▸ Action item:
When a line of the entries below contains "folique", it counts once; state how many such lines there are and nothing else.

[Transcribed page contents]
+ + + +

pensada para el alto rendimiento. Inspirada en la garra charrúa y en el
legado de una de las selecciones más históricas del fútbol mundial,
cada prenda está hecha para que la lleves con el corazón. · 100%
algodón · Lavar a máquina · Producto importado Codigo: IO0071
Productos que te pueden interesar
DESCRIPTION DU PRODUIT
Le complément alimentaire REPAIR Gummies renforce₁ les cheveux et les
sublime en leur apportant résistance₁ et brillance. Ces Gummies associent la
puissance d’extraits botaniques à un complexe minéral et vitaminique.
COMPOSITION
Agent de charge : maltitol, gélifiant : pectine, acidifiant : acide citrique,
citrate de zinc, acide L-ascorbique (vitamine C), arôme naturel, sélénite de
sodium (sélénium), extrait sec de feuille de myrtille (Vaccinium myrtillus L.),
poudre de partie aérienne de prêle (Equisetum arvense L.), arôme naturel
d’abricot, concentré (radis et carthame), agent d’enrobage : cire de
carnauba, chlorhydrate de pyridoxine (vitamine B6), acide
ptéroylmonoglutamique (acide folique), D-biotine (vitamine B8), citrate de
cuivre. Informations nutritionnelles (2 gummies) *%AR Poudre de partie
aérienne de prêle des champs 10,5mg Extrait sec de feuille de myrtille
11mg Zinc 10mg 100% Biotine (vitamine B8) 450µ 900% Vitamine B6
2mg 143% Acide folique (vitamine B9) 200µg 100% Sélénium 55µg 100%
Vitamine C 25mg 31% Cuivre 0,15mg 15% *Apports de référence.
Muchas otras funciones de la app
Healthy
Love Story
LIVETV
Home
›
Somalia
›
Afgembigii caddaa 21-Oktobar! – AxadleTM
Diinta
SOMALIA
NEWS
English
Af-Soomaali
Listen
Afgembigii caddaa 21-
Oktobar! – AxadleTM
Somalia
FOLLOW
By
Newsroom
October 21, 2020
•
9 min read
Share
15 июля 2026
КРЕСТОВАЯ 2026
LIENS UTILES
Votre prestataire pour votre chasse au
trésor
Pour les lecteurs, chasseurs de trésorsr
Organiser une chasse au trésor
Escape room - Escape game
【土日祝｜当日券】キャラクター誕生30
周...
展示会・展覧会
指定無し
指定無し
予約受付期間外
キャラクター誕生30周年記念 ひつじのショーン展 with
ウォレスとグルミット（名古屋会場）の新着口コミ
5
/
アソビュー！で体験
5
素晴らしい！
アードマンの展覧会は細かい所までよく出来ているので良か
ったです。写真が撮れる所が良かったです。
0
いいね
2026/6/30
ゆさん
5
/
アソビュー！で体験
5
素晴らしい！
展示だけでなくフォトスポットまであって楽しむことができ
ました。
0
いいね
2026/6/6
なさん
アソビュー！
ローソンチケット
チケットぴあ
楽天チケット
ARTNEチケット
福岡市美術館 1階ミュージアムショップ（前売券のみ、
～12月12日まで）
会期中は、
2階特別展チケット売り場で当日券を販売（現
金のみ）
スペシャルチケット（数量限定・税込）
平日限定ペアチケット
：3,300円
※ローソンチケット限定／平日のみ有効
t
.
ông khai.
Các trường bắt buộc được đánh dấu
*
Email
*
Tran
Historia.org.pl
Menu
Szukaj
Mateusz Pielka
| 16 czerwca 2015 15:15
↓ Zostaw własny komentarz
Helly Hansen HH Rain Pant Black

+ + + +

▸ Your solution:
2